Er dehnte mein enges Loch, biss mir in den Hals und warf mein langes nasses Haar zur Seite. Ich konnte mich immer noch nicht an Analsex gewöhnen, aber etwas daran erregte mich. Zum ersten Mal spürte mein jungfräulicher Arsch männliche Kraft, denn ihr Nachbar war feucht und eifersüchtig. Nachdem er seinen Penis unter fließendem warmem Wasser gewaschen hatte, drang der Besitzer in meine Freundin ein. Das brachte mich dazu, wirklich zu stöhnen. Ich fühlte mich sehr gut. Aufgeregte Brustwarzen berührten die kalten Fliesen, was die Empfindungen verstärkte. Der Mann packte mich an den Haaren und zog sie zurück, beschleunigte das Tempo, schlug mir auf den Hintern und hielt mich am Hals fest, während er mir verschiedene Süßigkeiten zuflüsterte.
Er zwang mich auf die Knie, wusch seinen Penis erneut und führte ihn grob in meinen Mund ein. Ich begann zu saugen, schmatzte mit den Lippen und hielt seine elastischen Pobacken fest.
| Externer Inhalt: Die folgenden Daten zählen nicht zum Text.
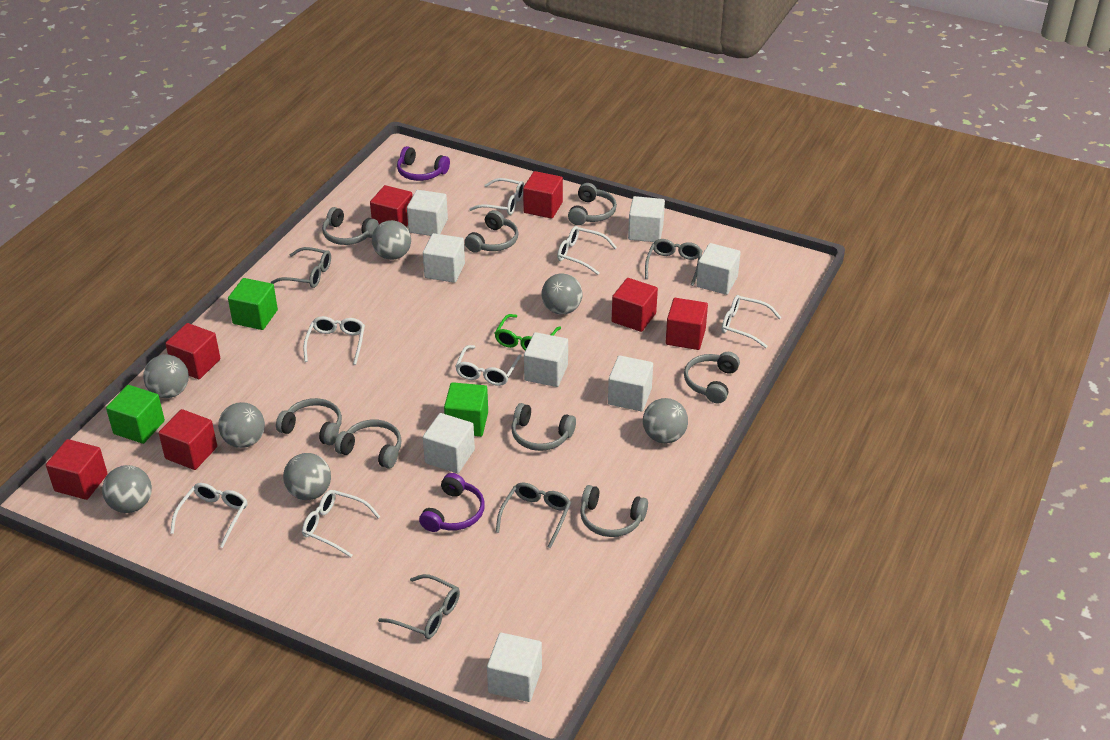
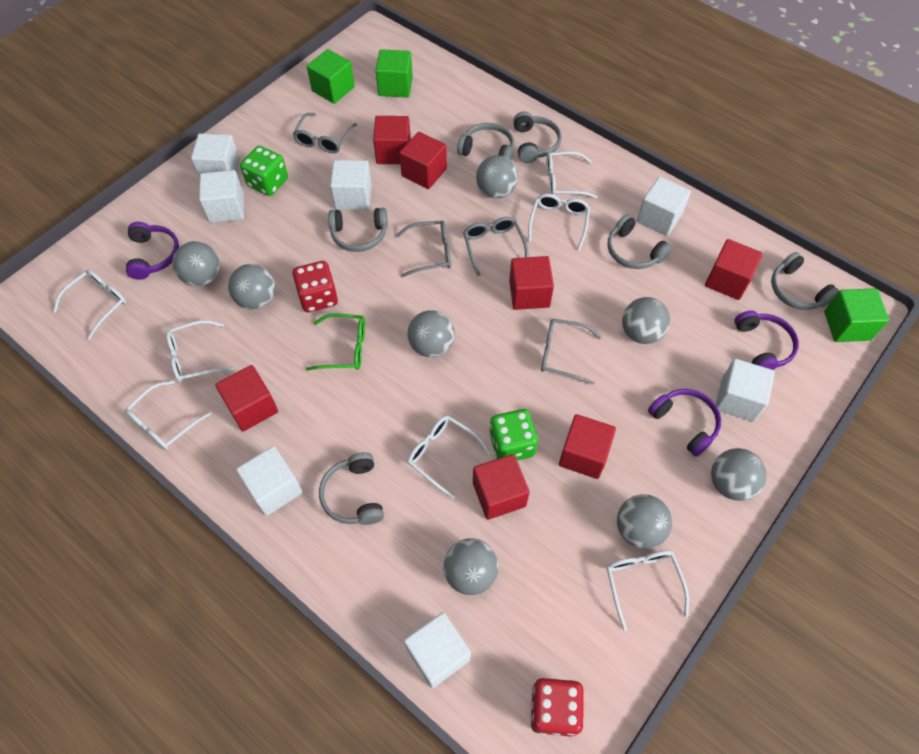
green dice: 0 -> 2
grey ball: 7 -> 8
grey headphones: 8 -> 6
purple headphones: 2 -> 3
red dice: 0 -> 2
white cube: 8 -> 7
Der Penis wurde immer härter, die Hoden klatschten gegen mein Kinn, der Besitzer hielt meinen Hinterkopf fest und drückte leicht. Aber als er zu kommen begann, drückte er fest, sein Penis ging direkt in seinen Hals und das Sperma floss in seinen Magen. Ich hustete ein wenig, nahm aber jeden letzten Tropfen.
Nach diesem Vorfall wurde ich gefeuert, aber ich bereue es überhaupt nicht. Jetzt arbeite ich für eine andere Person, ebenfalls eine Hausfrau, und es gefällt mir hier sehr gut, da ich bei einer Familie lebe.